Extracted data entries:
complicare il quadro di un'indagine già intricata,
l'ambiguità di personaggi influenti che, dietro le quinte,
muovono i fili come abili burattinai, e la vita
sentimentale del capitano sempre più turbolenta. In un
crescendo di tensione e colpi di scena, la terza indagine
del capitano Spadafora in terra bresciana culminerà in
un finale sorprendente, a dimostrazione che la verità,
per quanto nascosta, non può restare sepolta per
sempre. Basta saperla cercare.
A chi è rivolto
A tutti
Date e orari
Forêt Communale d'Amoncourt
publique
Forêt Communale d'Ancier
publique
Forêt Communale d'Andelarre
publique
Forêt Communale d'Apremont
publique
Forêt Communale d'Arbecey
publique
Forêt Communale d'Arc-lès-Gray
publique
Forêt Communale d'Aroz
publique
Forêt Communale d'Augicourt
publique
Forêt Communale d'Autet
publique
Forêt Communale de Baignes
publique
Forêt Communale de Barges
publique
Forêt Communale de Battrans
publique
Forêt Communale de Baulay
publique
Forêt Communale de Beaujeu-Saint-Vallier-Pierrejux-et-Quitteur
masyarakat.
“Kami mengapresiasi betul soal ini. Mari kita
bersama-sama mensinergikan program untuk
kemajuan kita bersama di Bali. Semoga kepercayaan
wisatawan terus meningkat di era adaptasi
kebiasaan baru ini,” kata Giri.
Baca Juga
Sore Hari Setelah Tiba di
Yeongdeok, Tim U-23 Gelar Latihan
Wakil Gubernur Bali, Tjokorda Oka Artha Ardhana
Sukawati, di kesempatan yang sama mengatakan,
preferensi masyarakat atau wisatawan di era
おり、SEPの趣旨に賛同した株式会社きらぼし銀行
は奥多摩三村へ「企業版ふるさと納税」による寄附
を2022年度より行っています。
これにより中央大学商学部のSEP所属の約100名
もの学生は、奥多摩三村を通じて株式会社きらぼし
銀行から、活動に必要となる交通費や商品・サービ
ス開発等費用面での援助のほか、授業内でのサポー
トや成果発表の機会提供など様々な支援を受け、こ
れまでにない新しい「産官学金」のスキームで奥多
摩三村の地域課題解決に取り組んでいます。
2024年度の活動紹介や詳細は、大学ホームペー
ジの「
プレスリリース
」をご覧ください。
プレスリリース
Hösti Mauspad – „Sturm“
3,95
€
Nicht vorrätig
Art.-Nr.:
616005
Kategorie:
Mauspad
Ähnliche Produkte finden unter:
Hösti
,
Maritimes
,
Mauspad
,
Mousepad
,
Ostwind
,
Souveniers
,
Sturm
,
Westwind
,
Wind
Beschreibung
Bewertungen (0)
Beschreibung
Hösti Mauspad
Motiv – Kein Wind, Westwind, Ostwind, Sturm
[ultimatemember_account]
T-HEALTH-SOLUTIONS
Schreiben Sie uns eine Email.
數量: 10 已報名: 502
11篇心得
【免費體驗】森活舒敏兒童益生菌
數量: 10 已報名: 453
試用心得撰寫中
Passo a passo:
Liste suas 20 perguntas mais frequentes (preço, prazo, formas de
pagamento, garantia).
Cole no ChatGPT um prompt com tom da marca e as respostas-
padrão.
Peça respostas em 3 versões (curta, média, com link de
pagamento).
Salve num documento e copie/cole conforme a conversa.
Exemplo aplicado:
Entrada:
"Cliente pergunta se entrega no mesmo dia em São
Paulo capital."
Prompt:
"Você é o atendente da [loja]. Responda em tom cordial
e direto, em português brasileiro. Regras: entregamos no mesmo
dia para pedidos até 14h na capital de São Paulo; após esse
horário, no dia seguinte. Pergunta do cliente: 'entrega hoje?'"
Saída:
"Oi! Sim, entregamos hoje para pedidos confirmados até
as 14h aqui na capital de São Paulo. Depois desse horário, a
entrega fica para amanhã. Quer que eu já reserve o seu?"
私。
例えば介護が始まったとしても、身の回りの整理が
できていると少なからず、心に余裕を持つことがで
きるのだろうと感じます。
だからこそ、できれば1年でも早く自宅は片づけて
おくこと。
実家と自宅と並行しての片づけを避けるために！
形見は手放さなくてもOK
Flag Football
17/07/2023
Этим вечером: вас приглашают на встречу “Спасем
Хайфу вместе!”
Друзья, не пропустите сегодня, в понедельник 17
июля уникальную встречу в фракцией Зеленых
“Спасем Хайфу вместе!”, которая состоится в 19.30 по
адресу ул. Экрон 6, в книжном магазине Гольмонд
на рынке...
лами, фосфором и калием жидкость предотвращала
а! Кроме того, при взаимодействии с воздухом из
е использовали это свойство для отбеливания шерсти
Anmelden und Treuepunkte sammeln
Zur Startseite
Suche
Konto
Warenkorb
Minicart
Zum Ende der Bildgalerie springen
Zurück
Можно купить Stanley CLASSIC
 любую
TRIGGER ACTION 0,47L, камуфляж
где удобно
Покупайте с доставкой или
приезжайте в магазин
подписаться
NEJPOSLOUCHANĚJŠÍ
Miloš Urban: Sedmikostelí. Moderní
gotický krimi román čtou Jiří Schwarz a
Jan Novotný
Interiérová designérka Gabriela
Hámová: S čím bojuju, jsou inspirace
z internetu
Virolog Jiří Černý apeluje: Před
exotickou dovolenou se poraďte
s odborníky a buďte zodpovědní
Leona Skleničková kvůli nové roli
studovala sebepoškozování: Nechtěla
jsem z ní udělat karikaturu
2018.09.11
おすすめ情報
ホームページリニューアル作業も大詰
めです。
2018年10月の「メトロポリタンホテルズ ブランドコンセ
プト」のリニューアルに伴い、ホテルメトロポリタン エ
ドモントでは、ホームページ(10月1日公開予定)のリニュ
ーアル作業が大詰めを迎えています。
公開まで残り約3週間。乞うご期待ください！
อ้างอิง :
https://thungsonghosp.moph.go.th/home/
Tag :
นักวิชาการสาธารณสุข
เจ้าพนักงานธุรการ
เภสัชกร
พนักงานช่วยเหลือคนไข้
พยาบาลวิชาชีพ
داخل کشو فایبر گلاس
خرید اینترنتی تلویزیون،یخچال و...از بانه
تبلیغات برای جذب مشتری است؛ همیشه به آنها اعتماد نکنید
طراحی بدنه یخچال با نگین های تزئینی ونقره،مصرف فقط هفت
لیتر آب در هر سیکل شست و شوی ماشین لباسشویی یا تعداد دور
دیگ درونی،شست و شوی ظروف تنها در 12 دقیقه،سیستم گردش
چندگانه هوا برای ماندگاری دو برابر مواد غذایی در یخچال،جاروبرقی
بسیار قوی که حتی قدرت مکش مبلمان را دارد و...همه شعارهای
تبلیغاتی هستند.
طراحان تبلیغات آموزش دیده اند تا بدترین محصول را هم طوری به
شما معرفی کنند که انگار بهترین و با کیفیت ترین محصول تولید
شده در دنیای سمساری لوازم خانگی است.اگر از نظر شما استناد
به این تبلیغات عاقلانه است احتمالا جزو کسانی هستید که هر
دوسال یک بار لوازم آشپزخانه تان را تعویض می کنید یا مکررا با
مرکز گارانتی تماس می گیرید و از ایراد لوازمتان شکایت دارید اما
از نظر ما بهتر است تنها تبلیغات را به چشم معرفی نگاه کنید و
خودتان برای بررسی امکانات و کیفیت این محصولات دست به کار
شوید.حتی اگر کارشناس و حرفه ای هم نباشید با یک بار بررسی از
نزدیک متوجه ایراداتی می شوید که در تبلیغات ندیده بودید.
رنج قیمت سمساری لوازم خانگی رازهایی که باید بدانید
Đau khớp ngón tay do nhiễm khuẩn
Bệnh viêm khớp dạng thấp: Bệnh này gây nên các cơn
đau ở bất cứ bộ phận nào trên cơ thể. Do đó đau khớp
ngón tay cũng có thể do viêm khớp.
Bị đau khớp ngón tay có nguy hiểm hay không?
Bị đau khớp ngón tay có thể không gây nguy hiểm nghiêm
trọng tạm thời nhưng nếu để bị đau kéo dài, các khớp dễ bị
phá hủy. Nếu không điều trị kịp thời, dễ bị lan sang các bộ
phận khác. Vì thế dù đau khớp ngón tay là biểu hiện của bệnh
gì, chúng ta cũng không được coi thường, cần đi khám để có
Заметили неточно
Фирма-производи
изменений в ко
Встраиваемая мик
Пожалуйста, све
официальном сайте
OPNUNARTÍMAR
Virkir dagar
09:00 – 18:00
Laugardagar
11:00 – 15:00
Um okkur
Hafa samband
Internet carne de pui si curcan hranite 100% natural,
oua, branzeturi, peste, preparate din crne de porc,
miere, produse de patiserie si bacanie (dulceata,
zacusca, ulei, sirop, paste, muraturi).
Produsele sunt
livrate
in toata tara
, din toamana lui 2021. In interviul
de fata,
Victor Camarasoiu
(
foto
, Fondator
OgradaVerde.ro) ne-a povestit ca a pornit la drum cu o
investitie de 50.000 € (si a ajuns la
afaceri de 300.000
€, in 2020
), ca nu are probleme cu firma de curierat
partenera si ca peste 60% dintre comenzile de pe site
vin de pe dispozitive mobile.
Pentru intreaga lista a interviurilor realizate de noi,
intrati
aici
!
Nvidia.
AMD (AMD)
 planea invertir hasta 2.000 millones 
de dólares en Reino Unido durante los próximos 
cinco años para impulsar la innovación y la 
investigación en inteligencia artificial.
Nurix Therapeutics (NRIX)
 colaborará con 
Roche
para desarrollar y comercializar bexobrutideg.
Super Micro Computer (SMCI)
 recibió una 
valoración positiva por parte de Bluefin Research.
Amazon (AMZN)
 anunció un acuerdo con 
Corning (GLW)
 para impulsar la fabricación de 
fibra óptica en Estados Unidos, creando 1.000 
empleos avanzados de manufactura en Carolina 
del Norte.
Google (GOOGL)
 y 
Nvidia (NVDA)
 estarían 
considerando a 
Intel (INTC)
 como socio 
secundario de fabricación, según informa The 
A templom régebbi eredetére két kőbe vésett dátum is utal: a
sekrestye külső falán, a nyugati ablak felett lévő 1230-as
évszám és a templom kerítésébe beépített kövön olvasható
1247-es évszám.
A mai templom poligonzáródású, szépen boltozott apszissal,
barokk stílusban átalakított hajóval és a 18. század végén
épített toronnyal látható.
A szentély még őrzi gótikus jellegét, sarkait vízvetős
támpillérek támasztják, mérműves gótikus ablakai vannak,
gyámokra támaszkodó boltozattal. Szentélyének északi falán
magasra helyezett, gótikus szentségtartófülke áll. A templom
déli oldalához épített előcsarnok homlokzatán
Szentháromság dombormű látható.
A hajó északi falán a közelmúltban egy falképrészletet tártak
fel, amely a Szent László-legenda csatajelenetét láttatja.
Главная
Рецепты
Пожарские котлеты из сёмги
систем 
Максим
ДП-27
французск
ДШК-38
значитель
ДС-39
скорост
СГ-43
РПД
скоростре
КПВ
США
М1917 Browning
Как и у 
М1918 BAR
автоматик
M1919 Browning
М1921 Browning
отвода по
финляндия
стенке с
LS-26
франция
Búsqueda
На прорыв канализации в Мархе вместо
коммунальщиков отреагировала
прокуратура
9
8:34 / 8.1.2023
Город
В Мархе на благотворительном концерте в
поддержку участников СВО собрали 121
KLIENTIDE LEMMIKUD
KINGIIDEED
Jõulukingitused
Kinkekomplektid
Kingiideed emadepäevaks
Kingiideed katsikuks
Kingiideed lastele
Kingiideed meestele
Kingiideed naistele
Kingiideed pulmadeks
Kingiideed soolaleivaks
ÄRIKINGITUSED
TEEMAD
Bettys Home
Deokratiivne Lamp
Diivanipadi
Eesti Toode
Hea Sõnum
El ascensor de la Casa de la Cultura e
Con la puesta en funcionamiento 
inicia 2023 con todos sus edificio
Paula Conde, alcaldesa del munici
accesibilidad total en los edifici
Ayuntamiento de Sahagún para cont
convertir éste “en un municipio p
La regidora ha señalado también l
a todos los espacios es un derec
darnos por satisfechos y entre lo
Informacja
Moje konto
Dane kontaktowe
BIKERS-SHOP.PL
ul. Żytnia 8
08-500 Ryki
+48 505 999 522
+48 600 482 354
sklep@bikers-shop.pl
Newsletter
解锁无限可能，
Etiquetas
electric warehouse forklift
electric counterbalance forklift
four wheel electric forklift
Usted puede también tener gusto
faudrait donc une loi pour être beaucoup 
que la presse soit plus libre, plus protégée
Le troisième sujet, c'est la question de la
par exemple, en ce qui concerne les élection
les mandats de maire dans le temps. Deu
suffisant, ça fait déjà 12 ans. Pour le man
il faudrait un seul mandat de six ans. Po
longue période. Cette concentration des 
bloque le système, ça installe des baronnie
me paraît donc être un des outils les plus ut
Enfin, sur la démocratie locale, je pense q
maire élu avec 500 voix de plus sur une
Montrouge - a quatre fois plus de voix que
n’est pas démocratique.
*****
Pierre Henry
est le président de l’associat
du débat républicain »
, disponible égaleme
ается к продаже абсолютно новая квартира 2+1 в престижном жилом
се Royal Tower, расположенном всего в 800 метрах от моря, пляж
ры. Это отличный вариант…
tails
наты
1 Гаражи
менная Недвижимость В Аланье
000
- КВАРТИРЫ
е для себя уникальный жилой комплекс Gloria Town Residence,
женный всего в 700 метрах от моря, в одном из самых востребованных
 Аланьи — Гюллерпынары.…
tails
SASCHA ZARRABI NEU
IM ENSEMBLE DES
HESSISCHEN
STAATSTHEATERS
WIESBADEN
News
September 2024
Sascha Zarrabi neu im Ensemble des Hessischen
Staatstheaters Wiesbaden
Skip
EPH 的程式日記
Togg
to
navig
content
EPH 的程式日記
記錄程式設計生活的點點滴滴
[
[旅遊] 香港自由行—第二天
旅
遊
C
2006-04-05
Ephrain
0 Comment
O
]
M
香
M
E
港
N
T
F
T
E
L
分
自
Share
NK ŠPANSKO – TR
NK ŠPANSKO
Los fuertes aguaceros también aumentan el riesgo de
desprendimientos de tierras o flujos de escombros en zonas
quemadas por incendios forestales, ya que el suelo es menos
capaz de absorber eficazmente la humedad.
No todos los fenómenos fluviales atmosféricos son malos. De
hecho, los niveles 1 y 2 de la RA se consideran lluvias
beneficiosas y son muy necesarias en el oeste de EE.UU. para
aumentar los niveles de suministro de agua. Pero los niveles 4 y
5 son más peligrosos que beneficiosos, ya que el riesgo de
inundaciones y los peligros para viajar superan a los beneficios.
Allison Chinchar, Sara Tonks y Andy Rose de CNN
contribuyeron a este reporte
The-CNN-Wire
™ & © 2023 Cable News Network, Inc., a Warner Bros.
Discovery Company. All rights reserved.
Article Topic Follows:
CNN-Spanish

(WRITTEN TASK)
Lines to set down from above: the line with "Hösti Mauspad –", the line with "dia para pedidos", and every line between, each exactly as written.

(SOLVED EXERCISE)
Hösti Mauspad – „Sturm“
3,95
€
Nicht vorrätig
Art.-Nr.:
616005
Kategorie:
Mauspad
Ähnliche Produkte finden unter:
Hösti
,
Maritimes
,
Mauspad
,
Mousepad
,
Ostwind
,
Souveniers
,
Sturm
,
Westwind
,
Wind
Beschreibung
Bewertungen (0)
Beschreibung
Hösti Mauspad
Motiv – Kein Wind, Westwind, Ostwind, Sturm
[ultimatemember_account]
T-HEALTH-SOLUTIONS
Schreiben Sie uns eine Email.
數量: 10 已報名: 502
11篇心得
【免費體驗】森活舒敏兒童益生菌
數量: 10 已報名: 453
試用心得撰寫中
Passo a passo:
Liste suas 20 perguntas mais frequentes (preço, prazo, formas de
pagamento, garantia).
Cole no ChatGPT um prompt com tom da marca e as respostas-
padrão.
Peça respostas em 3 versões (curta, média, com link de
pagamento).
Salve num documento e copie/cole conforme a conversa.
Exemplo aplicado:
Entrada:
"Cliente pergunta se entrega no mesmo dia em São
Paulo capital."
Prompt:
"Você é o atendente da [loja]. Responda em tom cordial
e direto, em português brasileiro. Regras: entregamos no mesmo
dia para pedidos até 14h na capital de São Paulo; após esse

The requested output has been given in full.